Can computers mark exams?
Blog followers will know that there is little is more reliably guaranteed to get Beard reaching for her lap-top than some new development in on-line learning. This is not (simply) because I am a nasty old Luddite. In fact I have become something of a convert to putting public lectures on-line. The events we've been launching at the British Museum, for example, in connection with the Pompeii exhibition are reaching thousands more people by being put on-line, and also reaching those who live miles away from London and could never get there in person. And that's great.
Not that there isnt a downside for the lecturer, mind you. Time was when you could give a public lecture or seminar more than once, in different parts of the globe. Now you'll find it's instantly podcast and you can't ever use it again. I mean, however value-added your actual presence is, you can hardly deliver to a group of people, whether they are paying or not, a talk that they could have through their computer at the click of a button. The result is -- since it takes (me at least) a lot of time to construct a new lecture -- that you end up going to fewer fewer places and doing fewer gigs.
But all the same, the balance still seems to me to come down on the side of new technology in the case of public lectures and events. That isn't the case for a lot of what is called on-line learning, and for the replacement of face to face instruction with some form of web-delivery.
If you want a frightening glimpse of the future, take a look at this article in the New Yorker, which heralds -- not-uncritically, I must concede -- the dawn of MOOCs: that is "Massive Online Open Courses". One of its lead characters is Greg Nagy, Professor of Greek at Harvard.
In fact, the article is well worth a read for anyone who wants a glimpse of the different styles in the US and UK academy. I dont think this description of Nagy -- "He wears the crisp white shirts and dark blazers that have replaced tweed as the raiment of the academic caste." -- will ring many bells on my side of the Atlantic. Crisp white shirts and dark blazers are not much in evidence in Cambridge, England.
But the reason for the article focussing on Nagy is his MOOC course on the "Concept of the Hero" (actually “CB22x: The Ancient Greek Hero") with its more than 31,000 enrolments. As soon as I read this, one side of me said "tremendous" at that: 31,000 takers for a Classics course. But then I read more carefully.
For a start, Nagy's description of how he has altered his university course for online consumption is a series of euphemisms for dumbing down. It now comes in bite-sized chunks:
"When he began planning his MOOC, his idea was to break down his lectures into twenty-four lessons of less than an hour each.

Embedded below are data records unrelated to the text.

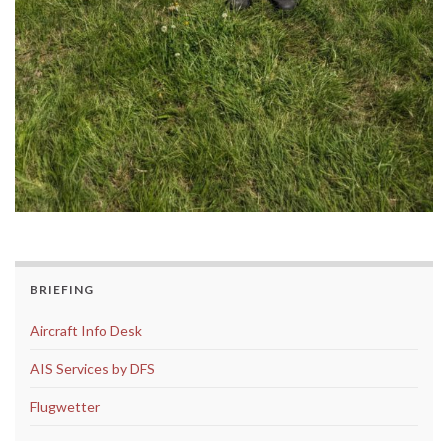
BRIEFING
Aircraft Info Desk
AIS Services by DFS
Flugwetter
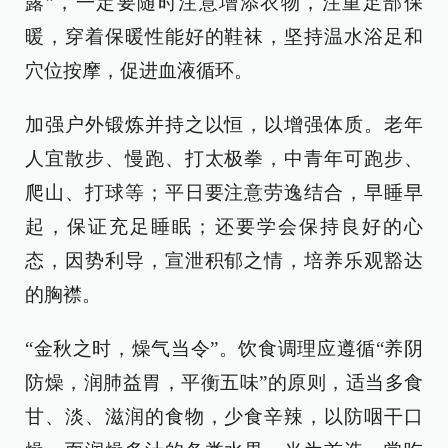
露”，一定要随时注意增添衣物，注重足部保
暖，穿着保暖性能好的鞋袜，坚持温水浴足和
穴位按摩，促进血液循环。
加强户外锻炼并持之以恒，以增强体质。老年
人宜散步、慢跑、打太极拳，中青年可跑步、
爬山、打球等；平日要注意劳逸结合，早睡早
起，保证充足睡眠；还要学会保持良好的心
态，因势利导，宣泄积郁之情，培养乐观豁达
的胸襟。
“金秋之时，燥气当令”。饮食调理应遵循“养阴
防燥，润肺益胃，平衡五味”的原则，适当多食
甘、淡、滋润的食物，少食辛辣，以防咽干口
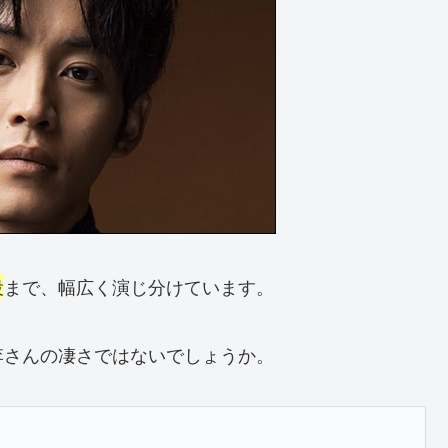
役
まで、幅広く演じ分けています。
李さんの凄さではないでしょうか。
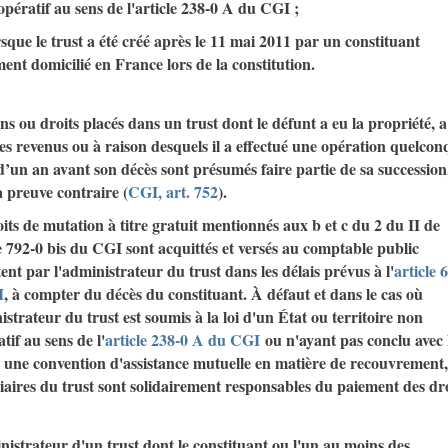
pératif au sens de l'article 238-0 A du CGI ;
rsque le trust a été créé après le 11 mai 2011 par un constituant
ment domicilié en France lors de la constitution.
ns ou droits placés dans un trust dont le défunt a eu la propriété, a
es revenus ou à raison desquels il a effectué une opération quelcon
’un an avant son décès sont présumés faire partie de sa succession
 preuve contraire (
CGI, art. 752
).
its de mutation à titre gratuit mentionnés aux b et c du 2 du II de
le 792-0 bis du CGI sont acquittés et versés au comptable public
nt par l'administrateur du trust dans les délais prévus à l'
article 
I
, à compter du décès du constituant. À défaut et dans le cas où
istrateur du trust est soumis à la loi d'un État ou territoire non
tif au sens de l'
article 238-0 A du CGI
ou n'ayant pas conclu avec 
 une convention d'assistance mutuelle en matière de recouvrement,
iaires du trust sont solidairement responsables du paiement des dro
istrateur d'un trust dont le constituant ou l'un au moins des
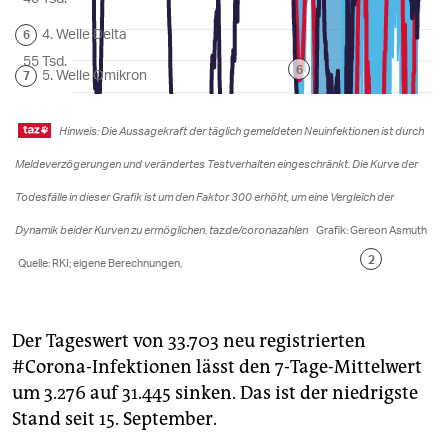
Der Tageswert von 33.703 neu registrierten
#Corona-Infektionen lässt den 7-Tage-Mittelwert
um 3.276 auf 31.445 sinken. Das ist der niedrigste
Stand seit 15. September.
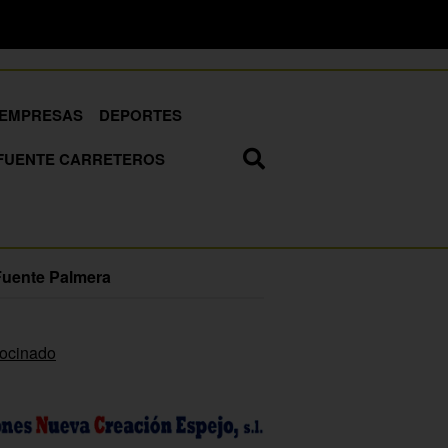
EMPRESAS
DEPORTES
FUENTE CARRETEROS
Fuente Palmera
rocinado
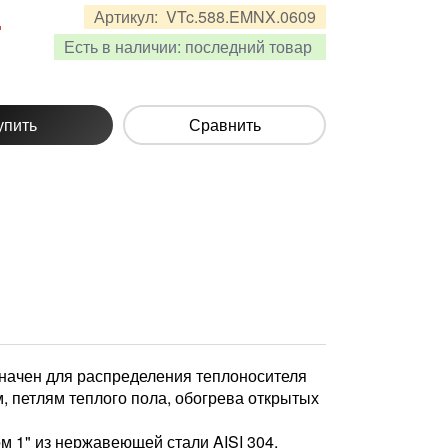
.
Артикул:
VTc.588.EMNX.0609
Есть в наличии:
последний товар
упить
Сравнить
начен для распределения теплоносителя
, петлям теплого пола, обогрева открытых
м 1" из нержавеющей стали AISI 304,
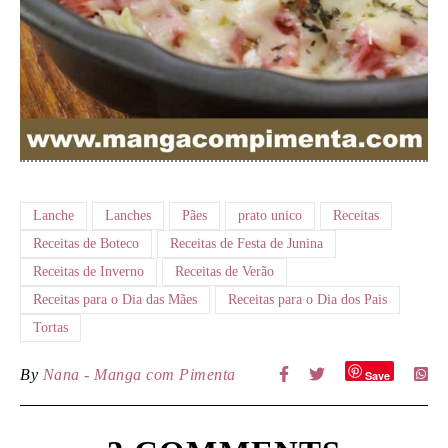
Lanche
Lanches
Pães
prato unico
Receitas
Receitas de Boteco
Receitas de Festa de Junina
Receitas de Inverno
Receitas de Verão
Receitas para o Dia das Mães
Receitas para o Dia dos Pais
Tortas
By
Nana - Manga com Pimenta
Save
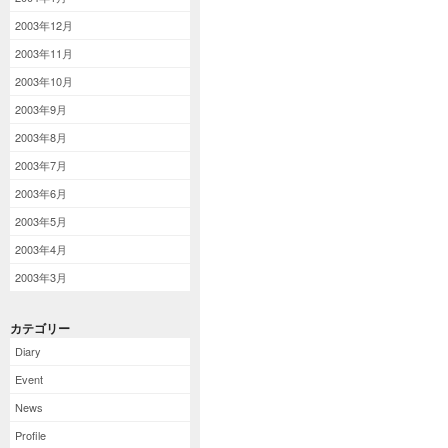
2003年12月
2003年11月
2003年10月
2003年9月
2003年8月
2003年7月
2003年6月
2003年5月
2003年4月
2003年3月
カテゴリー
Diary
Event
News
Profile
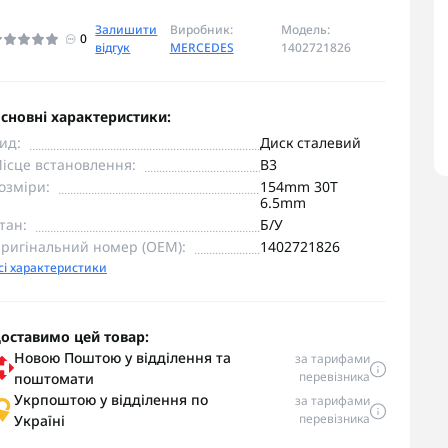
Залишити
Виробник:
Модель:
0
відгук
MERCEDES
1402721826
сновні характеристики:
ид:
Диск сталевий
ісце встановлення:
B3
озміри:
154mm 30T
6.5mm
тан:
Б/У
ригінальний номер (OEM):
1402721826
сі характеристики
оставимо цей товар:
Новою Поштою у відділення та
за тарифами
перевізника
поштомати
Укрпоштою у відділення по
за тарифами
перевізника
Україні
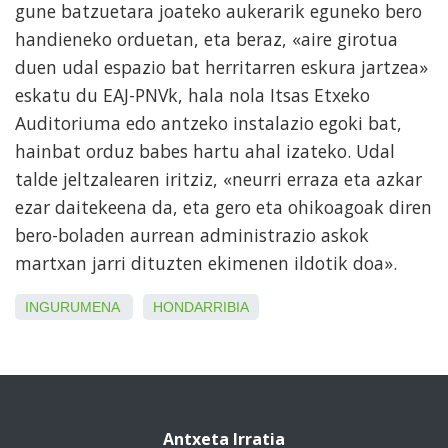
gune batzuetara joateko aukerarik eguneko bero
handieneko orduetan, eta beraz, «aire girotua
duen udal espazio bat herritarren eskura jartzea»
eskatu du EAJ-PNVk, hala nola Itsas Etxeko
Auditoriuma edo antzeko instalazio egoki bat,
hainbat orduz babes hartu ahal izateko. Udal
talde jeltzalearen iritziz, «neurri erraza eta azkar
ezar daitekeena da, eta gero eta ohikoagoak diren
bero-boladen aurrean administrazio askok
martxan jarri dituzten ekimenen ildotik doa».
INGURUMENA
HONDARRIBIA
Antxeta Irratia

He subdivided every lesson into smaller segments, because people don’t watch an hour-long discussion on their screens as they might sit through an hour of lecture. (They get distracted.) He thought about each segment as a short film, and tried to figure out how to dramatize the instruction."
And it is enlivened by staged debates with a couple of the production team pretending to be students:
"Nagy said he wanted to avoid “The Greg Show,” in which students saw only his talking head. When presenting Achilles’ kleos quandary, for example, he was sitting at a table with two members of his skunk-works team, Claudia Filos and Jeff Emanuel, both posing as students.
They nodded as he talked. Then Filos spoke up:
"So this one small passage, actually, has a lot to teach us about the whole epic tradition."
Nagy: "In a way, it’s a micro-narrative of the whole Iliad, Claudia. I couldn’t agree more.""
So, we are left to conclude, students at the non-online Harvard get real discussion, face to face. Online it is faked up for you, and you can communicate yourself via the message board.
When it comes to assessment, all you can do with so many takers is a series of multiple choice quizzes:
"‘Why will Achilles sit the war out in his shelter?’ Because ‘a) He has hurt feelings,’ ‘b) He is angry at Agamemnon,’ and ‘c) A goddess advised him to do so.’ 'No one will get this', <observes Nagy>. The answer is c).
But for the future, there is a whiff that computer grading of essays may be just around the corner:
"edX <a non-profit MOOC company> has been developing a software tool to computer-grade essays"
Even the president of Harvard, Drew Gilpin Faust, has to go to some lengths to state the obvious objections: “I think they <computers> are ill-equipped to consider irony, elegance, and . . . I don’t know how you get a computer to decide if there’s something there it hasn’t been programmed to see.”
But I also couldn't help wondering about cui bono -- or, rather, who's actually benefitting from this. This stuff tends to get hyped as a democratising move, to bring the great teachers out to a wider group of students. But there is obviously big money here. edX may be "non-profit", but money is very definitely on the horizon:
"Agarwal <edX's president> realized that he was onto something big. When the M.I.T. and Harvard brass approached him about running a mooc partnership, he drew up a budget of sixty million dollars. At current rates, he estimates, the investment will cover edX’s needs for “approximately a couple of years.” He said, “As the business builds, we will see how it goes, and what we really do, what we don’t do, and shuck and jive as we go along, as you might imagine in any start-up company—this is a start-up company.”"
It's hard not to think that there is more to this than bringing lectures to the masses.